The formation and growth of small businesses depends critically on access to credit. Unfortunately, those businesses report that credit conditions remain very difficult…Making credit accessible to sound small businesses is crucial to our economic recovery and so should be front and center among our current policy challenges.

In all, “lending to small business has dropped by some $40 billion since the second quarter of 2008 – going from more than $710 billion to less than $670 billion in the first quarter of 2010.” Of course, Bernanke is far from the only one who realizes that this is a problem, so the Obama administration and Congressional Democrats have been working on a bill that would create a $30 billion lending pool and provide $12 billion in tax credits and cuts for small businesses.

That bill, however, has been hung up by conservatives who want to implement the policy that they truly care the most about: tax cuts for the wealthy. Sen.

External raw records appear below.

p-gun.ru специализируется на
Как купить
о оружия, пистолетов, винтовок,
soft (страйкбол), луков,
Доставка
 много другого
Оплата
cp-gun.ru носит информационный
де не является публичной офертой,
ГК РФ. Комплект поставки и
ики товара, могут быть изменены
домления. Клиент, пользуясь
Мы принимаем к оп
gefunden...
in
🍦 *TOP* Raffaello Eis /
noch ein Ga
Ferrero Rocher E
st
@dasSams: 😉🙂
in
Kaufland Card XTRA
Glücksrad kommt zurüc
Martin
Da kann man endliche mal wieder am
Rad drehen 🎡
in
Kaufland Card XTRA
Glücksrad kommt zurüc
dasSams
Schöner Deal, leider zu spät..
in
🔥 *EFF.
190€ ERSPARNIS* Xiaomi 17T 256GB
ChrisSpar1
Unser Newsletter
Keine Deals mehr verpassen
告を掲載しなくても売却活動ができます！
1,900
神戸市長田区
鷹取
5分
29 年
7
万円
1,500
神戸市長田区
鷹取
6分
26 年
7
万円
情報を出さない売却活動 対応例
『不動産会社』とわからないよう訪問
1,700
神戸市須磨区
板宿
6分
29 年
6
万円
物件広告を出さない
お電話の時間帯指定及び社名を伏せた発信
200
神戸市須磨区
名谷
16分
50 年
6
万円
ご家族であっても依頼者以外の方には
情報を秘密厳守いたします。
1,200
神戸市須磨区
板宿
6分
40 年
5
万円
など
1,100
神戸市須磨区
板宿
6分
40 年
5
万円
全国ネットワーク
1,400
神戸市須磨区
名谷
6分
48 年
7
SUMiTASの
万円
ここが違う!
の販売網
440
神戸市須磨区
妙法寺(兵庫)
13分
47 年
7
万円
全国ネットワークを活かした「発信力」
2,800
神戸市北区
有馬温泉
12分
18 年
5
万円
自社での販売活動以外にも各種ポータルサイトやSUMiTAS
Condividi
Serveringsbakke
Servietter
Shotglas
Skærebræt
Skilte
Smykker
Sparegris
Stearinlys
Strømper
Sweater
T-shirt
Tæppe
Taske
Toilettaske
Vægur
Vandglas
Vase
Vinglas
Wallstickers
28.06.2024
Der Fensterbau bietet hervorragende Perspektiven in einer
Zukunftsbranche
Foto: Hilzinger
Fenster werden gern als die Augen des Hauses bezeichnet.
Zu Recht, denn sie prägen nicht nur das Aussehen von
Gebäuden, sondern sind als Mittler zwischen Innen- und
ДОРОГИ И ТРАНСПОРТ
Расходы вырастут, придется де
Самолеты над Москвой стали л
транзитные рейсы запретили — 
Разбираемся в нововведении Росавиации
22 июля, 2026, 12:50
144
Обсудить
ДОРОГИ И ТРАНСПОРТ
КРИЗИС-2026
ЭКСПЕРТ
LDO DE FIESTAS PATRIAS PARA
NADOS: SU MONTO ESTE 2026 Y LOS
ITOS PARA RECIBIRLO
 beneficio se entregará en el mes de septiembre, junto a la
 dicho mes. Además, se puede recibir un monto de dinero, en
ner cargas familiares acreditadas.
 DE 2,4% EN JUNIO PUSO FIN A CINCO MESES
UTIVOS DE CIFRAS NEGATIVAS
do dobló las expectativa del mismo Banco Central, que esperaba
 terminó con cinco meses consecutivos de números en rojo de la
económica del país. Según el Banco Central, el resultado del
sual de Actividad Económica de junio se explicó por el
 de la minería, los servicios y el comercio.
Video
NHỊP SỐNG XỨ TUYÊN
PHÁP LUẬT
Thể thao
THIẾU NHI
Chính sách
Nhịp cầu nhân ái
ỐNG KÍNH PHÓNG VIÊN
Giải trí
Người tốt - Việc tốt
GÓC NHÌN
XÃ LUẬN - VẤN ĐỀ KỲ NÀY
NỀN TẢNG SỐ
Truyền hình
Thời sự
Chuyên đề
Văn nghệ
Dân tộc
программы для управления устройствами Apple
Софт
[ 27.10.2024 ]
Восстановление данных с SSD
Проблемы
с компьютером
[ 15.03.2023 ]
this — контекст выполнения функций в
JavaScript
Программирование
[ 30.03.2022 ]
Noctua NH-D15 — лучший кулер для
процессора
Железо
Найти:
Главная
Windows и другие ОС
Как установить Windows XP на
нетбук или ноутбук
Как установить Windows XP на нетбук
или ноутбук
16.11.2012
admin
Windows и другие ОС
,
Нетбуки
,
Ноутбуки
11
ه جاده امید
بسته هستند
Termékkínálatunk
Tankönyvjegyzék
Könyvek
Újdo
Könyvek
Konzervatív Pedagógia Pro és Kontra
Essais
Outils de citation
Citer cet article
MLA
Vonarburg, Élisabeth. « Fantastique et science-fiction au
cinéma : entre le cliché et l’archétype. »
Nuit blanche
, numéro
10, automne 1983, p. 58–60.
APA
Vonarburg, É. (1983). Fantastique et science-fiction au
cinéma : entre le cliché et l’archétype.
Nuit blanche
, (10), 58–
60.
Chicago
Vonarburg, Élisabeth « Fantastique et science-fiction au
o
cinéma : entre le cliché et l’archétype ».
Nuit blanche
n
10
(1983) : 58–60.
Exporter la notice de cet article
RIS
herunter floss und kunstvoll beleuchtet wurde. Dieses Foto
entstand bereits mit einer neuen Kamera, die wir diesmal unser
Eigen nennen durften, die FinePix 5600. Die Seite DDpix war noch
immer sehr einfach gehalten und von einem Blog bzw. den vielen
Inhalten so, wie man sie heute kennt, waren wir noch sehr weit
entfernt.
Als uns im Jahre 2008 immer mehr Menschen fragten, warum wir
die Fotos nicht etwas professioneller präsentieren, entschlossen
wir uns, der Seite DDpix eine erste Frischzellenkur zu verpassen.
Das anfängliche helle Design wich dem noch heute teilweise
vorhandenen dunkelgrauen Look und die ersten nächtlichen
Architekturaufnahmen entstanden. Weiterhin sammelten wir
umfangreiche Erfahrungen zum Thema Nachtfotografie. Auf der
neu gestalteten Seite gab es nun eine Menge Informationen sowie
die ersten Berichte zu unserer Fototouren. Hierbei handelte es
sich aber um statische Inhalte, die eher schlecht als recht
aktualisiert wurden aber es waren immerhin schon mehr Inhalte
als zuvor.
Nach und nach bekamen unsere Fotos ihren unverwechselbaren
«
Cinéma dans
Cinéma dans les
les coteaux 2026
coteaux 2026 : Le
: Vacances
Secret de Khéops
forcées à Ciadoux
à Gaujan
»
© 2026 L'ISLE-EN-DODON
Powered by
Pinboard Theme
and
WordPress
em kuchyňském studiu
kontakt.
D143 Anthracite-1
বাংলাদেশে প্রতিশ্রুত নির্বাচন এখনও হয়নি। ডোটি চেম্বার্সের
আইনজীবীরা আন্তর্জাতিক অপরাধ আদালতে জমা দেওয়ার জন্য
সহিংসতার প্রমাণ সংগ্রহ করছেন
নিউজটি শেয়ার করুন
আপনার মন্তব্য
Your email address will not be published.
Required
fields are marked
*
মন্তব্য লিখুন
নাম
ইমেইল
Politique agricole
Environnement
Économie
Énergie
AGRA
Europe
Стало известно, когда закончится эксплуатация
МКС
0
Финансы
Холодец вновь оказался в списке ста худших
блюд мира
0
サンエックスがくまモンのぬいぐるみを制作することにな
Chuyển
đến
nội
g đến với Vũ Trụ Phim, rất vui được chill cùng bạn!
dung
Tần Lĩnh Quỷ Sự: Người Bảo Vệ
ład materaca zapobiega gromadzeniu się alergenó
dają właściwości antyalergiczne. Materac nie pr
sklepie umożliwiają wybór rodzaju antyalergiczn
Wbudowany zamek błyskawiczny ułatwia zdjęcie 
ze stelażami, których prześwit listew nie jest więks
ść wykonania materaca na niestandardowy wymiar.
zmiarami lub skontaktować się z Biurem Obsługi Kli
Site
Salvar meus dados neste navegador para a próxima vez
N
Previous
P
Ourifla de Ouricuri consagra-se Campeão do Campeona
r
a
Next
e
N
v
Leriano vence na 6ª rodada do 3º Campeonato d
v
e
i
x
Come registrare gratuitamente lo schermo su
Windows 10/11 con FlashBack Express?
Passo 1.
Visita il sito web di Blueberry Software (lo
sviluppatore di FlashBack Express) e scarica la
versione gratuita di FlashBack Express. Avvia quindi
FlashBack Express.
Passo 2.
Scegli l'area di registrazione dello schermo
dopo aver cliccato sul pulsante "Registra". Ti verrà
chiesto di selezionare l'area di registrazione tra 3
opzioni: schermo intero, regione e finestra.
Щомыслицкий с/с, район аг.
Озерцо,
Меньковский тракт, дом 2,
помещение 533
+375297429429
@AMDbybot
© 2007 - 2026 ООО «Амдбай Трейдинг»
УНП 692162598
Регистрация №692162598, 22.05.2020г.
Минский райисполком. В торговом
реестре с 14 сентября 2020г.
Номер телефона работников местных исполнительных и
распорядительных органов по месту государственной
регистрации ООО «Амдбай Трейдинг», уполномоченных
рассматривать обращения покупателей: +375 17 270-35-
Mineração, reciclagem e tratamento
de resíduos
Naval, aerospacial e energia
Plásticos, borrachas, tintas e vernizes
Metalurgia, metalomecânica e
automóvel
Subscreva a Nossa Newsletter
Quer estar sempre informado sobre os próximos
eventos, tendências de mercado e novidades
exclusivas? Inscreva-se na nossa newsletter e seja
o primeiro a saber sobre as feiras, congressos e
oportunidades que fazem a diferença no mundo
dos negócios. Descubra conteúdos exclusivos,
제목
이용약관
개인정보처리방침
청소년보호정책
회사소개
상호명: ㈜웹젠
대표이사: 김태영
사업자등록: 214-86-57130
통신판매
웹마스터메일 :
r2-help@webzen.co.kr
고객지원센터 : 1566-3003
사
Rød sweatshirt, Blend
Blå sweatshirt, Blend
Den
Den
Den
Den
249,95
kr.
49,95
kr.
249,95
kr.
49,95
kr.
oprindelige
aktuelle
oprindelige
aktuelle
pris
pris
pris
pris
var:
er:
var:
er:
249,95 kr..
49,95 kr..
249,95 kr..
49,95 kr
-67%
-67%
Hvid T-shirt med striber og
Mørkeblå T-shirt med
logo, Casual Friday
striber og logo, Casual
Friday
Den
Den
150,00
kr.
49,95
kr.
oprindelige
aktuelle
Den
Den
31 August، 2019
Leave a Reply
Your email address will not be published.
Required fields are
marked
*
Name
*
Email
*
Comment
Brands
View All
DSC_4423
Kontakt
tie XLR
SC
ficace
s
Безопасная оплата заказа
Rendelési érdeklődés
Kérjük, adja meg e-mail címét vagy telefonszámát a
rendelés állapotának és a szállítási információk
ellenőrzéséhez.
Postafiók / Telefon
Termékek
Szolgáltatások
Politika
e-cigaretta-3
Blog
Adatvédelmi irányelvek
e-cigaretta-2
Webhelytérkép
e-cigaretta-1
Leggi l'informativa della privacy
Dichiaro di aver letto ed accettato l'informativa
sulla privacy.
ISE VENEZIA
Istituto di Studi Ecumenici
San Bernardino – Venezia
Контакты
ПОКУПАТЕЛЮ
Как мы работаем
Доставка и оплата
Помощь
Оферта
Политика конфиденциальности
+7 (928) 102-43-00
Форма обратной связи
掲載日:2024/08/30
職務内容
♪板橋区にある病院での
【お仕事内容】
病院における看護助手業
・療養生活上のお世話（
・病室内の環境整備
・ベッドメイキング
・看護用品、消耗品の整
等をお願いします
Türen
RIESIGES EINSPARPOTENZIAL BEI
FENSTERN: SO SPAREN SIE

Jon Kyl (R-AZ), who along with Sen. Blanche Lincoln (D-AR) has crafted a $91 billion cut in the estate tax for the richest 0.25 percent of households, “has persisted in pushing for a vote on his amendment, even if it means holding up the bipartisan small-business package.” Senate Majority Leader Harry Reid (D-NV) said yesterday that Kyl’s zeal to reduce tax rates on the richest of the rich “has become entangled with the small-business bill — making it harder to proceed.”

So, to sum up, there’s wide acknowledgment that small businesses can’t get the loans that they are looking for, and there’s a bill before the Senate designed to address that concern. But Kyl is so intent on spending billions to cut taxes for the very wealthy that he is holding it up.

Now, I’m not convinced that inducing small business lending via more top-down funding will necessarily do all that much, as it doesn’t fix the underlying problem for them, which is a severe lack of customers. But there are plenty of stories of small businesses that are looking for loans being unable to find them, and Kyl is indifferent to their plight, unless aiding them also means cutting taxes for the very rich.